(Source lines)
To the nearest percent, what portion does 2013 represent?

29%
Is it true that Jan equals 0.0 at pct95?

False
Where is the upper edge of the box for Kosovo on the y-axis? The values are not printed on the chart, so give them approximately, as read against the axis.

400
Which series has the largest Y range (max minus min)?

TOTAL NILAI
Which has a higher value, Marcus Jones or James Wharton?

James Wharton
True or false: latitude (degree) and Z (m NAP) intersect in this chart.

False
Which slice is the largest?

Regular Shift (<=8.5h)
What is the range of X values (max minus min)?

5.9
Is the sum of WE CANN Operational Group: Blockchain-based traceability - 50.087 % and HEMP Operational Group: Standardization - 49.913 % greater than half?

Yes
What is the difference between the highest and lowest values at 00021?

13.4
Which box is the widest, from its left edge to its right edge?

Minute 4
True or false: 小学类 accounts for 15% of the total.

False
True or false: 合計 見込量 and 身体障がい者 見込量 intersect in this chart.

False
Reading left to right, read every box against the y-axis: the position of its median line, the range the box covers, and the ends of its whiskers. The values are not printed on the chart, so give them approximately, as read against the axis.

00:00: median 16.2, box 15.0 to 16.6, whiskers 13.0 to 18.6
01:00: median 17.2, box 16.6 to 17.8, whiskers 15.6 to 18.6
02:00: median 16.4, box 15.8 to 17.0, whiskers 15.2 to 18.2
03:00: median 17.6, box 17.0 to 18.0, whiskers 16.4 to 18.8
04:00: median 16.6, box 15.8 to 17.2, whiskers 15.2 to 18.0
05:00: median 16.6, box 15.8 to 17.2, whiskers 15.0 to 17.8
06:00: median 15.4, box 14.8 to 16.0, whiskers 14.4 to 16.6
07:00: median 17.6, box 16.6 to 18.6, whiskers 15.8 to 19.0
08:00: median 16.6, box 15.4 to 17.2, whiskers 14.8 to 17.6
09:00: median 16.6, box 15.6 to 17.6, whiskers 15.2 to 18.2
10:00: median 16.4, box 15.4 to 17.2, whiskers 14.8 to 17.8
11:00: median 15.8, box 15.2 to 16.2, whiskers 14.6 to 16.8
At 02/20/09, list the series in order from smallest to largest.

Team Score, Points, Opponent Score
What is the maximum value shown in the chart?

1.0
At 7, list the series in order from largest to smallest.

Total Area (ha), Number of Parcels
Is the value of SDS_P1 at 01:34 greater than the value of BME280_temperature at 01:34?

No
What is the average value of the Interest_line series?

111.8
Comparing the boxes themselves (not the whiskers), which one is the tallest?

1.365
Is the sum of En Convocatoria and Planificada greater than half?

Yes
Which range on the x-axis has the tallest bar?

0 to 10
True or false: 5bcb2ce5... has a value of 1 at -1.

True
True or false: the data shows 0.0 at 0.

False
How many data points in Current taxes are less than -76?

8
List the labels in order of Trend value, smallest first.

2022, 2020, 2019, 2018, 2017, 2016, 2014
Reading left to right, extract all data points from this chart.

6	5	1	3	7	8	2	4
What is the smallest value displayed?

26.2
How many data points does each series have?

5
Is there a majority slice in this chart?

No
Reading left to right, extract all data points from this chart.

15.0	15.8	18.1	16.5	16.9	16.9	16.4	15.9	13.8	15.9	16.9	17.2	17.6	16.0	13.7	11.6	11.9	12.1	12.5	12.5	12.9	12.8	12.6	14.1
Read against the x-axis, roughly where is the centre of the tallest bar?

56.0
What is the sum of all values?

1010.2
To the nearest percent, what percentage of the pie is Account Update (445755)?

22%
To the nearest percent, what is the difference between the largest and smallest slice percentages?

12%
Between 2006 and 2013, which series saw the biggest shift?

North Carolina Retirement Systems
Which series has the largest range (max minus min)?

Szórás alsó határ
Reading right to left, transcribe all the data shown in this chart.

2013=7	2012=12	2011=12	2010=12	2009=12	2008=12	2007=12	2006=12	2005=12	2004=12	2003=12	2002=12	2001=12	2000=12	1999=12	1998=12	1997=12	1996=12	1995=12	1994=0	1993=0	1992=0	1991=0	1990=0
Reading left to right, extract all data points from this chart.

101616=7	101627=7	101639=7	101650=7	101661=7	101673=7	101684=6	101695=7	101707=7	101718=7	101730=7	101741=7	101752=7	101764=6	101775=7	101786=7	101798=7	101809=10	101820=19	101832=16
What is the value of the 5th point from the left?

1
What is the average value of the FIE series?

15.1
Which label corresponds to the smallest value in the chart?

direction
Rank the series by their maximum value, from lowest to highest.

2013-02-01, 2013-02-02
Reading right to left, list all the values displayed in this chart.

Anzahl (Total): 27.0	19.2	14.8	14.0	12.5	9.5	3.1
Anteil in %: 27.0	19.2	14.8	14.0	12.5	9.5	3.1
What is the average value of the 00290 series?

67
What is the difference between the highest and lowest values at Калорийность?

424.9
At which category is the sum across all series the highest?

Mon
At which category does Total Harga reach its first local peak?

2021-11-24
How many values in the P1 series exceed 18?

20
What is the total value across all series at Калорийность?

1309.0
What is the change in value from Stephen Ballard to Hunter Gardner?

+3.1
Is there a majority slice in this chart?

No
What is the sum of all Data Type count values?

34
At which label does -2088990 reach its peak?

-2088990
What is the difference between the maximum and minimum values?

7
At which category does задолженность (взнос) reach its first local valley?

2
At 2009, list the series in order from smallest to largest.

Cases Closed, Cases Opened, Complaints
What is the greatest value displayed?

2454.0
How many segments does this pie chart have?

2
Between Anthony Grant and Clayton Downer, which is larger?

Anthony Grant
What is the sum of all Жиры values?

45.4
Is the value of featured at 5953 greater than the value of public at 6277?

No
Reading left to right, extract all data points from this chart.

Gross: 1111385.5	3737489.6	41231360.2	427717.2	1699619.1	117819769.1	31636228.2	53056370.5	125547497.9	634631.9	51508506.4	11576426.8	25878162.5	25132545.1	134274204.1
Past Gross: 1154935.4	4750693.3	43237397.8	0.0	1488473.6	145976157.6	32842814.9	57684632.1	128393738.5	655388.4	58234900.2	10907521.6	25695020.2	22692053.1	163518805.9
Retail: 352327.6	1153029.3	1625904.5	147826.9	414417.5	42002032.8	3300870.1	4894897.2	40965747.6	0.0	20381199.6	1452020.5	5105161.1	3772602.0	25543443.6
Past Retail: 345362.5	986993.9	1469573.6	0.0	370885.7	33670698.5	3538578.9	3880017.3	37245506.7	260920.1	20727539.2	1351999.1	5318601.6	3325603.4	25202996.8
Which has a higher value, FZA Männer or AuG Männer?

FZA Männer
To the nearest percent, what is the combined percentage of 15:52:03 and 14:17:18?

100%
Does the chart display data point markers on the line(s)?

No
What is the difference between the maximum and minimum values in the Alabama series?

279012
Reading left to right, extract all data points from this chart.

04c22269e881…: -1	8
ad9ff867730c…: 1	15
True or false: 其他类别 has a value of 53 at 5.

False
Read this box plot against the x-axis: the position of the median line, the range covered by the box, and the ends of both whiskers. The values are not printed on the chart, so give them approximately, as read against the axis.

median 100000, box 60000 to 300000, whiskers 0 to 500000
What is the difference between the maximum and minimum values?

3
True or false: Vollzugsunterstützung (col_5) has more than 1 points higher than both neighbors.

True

▸ Assignment: Copy out every one of the lines above, word for word, with nothing changed or left out.

▸ Solved problem:
To the nearest percent, what portion does 2013 represent?

29%
Is it true that Jan equals 0.0 at pct95?

False
Where is the upper edge of the box for Kosovo on the y-axis? The values are not printed on the chart, so give them approximately, as read against the axis.

400
Which series has the largest Y range (max minus min)?

TOTAL NILAI
Which has a higher value, Marcus Jones or James Wharton?

James Wharton
True or false: latitude (degree) and Z (m NAP) intersect in this chart.

False
Which slice is the largest?

Regular Shift (<=8.5h)
What is the range of X values (max minus min)?

5.9
Is the sum of WE CANN Operational Group: Blockchain-based traceability - 50.087 % and HEMP Operational Group: Standardization - 49.913 % greater than half?

Yes
What is the difference between the highest and lowest values at 00021?

13.4
Which box is the widest, from its left edge to its right edge?

Minute 4
True or false: 小学类 accounts for 15% of the total.

False
True or false: 合計 見込量 and 身体障がい者 見込量 intersect in this chart.

False
Reading left to right, read every box against the y-axis: the position of its median line, the range the box covers, and the ends of its whiskers. The values are not printed on the chart, so give them approximately, as read against the axis.

00:00: median 16.2, box 15.0 to 16.6, whiskers 13.0 to 18.6
01:00: median 17.2, box 16.6 to 17.8, whiskers 15.6 to 18.6
02:00: median 16.4, box 15.8 to 17.0, whiskers 15.2 to 18.2
03:00: median 17.6, box 17.0 to 18.0, whiskers 16.4 to 18.8
04:00: median 16.6, box 15.8 to 17.2, whiskers 15.2 to 18.0
05:00: median 16.6, box 15.8 to 17.2, whiskers 15.0 to 17.8
06:00: median 15.4, box 14.8 to 16.0, whiskers 14.4 to 16.6
07:00: median 17.6, box 16.6 to 18.6, whiskers 15.8 to 19.0
08:00: median 16.6, box 15.4 to 17.2, whiskers 14.8 to 17.6
09:00: median 16.6, box 15.6 to 17.6, whiskers 15.2 to 18.2
10:00: median 16.4, box 15.4 to 17.2, whiskers 14.8 to 17.8
11:00: median 15.8, box 15.2 to 16.2, whiskers 14.6 to 16.8
At 02/20/09, list the series in order from smallest to largest.

Team Score, Points, Opponent Score
What is the maximum value shown in the chart?

1.0
At 7, list the series in order from largest to smallest.

Total Area (ha), Number of Parcels
Is the value of SDS_P1 at 01:34 greater than the value of BME280_temperature at 01:34?

No
What is the average value of the Interest_line series?

111.8
Comparing the boxes themselves (not the whiskers), which one is the tallest?

1.365
Is the sum of En Convocatoria and Planificada greater than half?

Yes
Which range on the x-axis has the tallest bar?

0 to 10
True or false: 5bcb2ce5... has a value of 1 at -1.

True
True or false: the data shows 0.0 at 0.

False
How many data points in Current taxes are less than -76?

8
List the labels in order of Trend value, smallest first.

2022, 2020, 2019, 2018, 2017, 2016, 2014
Reading left to right, extract all data points from this chart.

6	5	1	3	7	8	2	4
What is the smallest value displayed?

26.2
How many data points does each series have?

5
Is there a majority slice in this chart?

No
Reading left to right, extract all data points from this chart.

15.0	15.8	18.1	16.5	16.9	16.9	16.4	15.9	13.8	15.9	16.9	17.2	17.6	16.0	13.7	11.6	11.9	12.1	12.5	12.5	12.9	12.8	12.6	14.1
Read against the x-axis, roughly where is the centre of the tallest bar?

56.0
What is the sum of all values?

1010.2
To the nearest percent, what percentage of the pie is Account Update (445755)?

22%
To the nearest percent, what is the difference between the largest and smallest slice percentages?

12%
Between 2006 and 2013, which series saw the biggest shift?

North Carolina Retirement Systems
Which series has the largest range (max minus min)?

Szórás alsó határ
Reading right to left, transcribe all the data shown in this chart.

2013=7	2012=12	2011=12	2010=12	2009=12	2008=12	2007=12	2006=12	2005=12	2004=12	2003=12	2002=12	2001=12	2000=12	1999=12	1998=12	1997=12	1996=12	1995=12	1994=0	1993=0	1992=0	1991=0	1990=0
Reading left to right, extract all data points from this chart.

101616=7	101627=7	101639=7	101650=7	101661=7	101673=7	101684=6	101695=7	101707=7	101718=7	101730=7	101741=7	101752=7	101764=6	101775=7	101786=7	101798=7	101809=10	101820=19	101832=16
What is the value of the 5th point from the left?

1
What is the average value of the FIE series?

15.1
Which label corresponds to the smallest value in the chart?

direction
Rank the series by their maximum value, from lowest to highest.

2013-02-01, 2013-02-02
Reading right to left, list all the values displayed in this chart.

Anzahl (Total): 27.0	19.2	14.8	14.0	12.5	9.5	3.1
Anteil in %: 27.0	19.2	14.8	14.0	12.5	9.5	3.1
What is the average value of the 00290 series?

67
What is the difference between the highest and lowest values at Калорийность?

424.9
At which category is the sum across all series the highest?

Mon
At which category does Total Harga reach its first local peak?

2021-11-24
How many values in the P1 series exceed 18?

20
What is the total value across all series at Калорийность?

1309.0
What is the change in value from Stephen Ballard to Hunter Gardner?

+3.1
Is there a majority slice in this chart?

No
What is the sum of all Data Type count values?

34
At which label does -2088990 reach its peak?

-2088990
What is the difference between the maximum and minimum values?

7
At which category does задолженность (взнос) reach its first local valley?

2
At 2009, list the series in order from smallest to largest.

Cases Closed, Cases Opened, Complaints
What is the greatest value displayed?

2454.0
How many segments does this pie chart have?

2
Between Anthony Grant and Clayton Downer, which is larger?

Anthony Grant
What is the sum of all Жиры values?

45.4
Is the value of featured at 5953 greater than the value of public at 6277?

No
Reading left to right, extract all data points from this chart.

Gross: 1111385.5	3737489.6	41231360.2	427717.2	1699619.1	117819769.1	31636228.2	53056370.5	125547497.9	634631.9	51508506.4	11576426.8	25878162.5	25132545.1	134274204.1
Past Gross: 1154935.4	4750693.3	43237397.8	0.0	1488473.6	145976157.6	32842814.9	57684632.1	128393738.5	655388.4	58234900.2	10907521.6	25695020.2	22692053.1	163518805.9
Retail: 352327.6	1153029.3	1625904.5	147826.9	414417.5	42002032.8	3300870.1	4894897.2	40965747.6	0.0	20381199.6	1452020.5	5105161.1	3772602.0	25543443.6
Past Retail: 345362.5	986993.9	1469573.6	0.0	370885.7	33670698.5	3538578.9	3880017.3	37245506.7	260920.1	20727539.2	1351999.1	5318601.6	3325603.4	25202996.8
Which has a higher value, FZA Männer or AuG Männer?

FZA Männer
To the nearest percent, what is the combined percentage of 15:52:03 and 14:17:18?

100%
Does the chart display data point markers on the line(s)?

No
What is the difference between the maximum and minimum values in the Alabama series?

279012
Reading left to right, extract all data points from this chart.

04c22269e881…: -1	8
ad9ff867730c…: 1	15
True or false: 其他类别 has a value of 53 at 5.

False
Read this box plot against the x-axis: the position of the median line, the range covered by the box, and the ends of both whiskers. The values are not printed on the chart, so give them approximately, as read against the axis.

median 100000, box 60000 to 300000, whiskers 0 to 500000
What is the difference between the maximum and minimum values?

3
True or false: Vollzugsunterstützung (col_5) has more than 1 points higher than both neighbors.

True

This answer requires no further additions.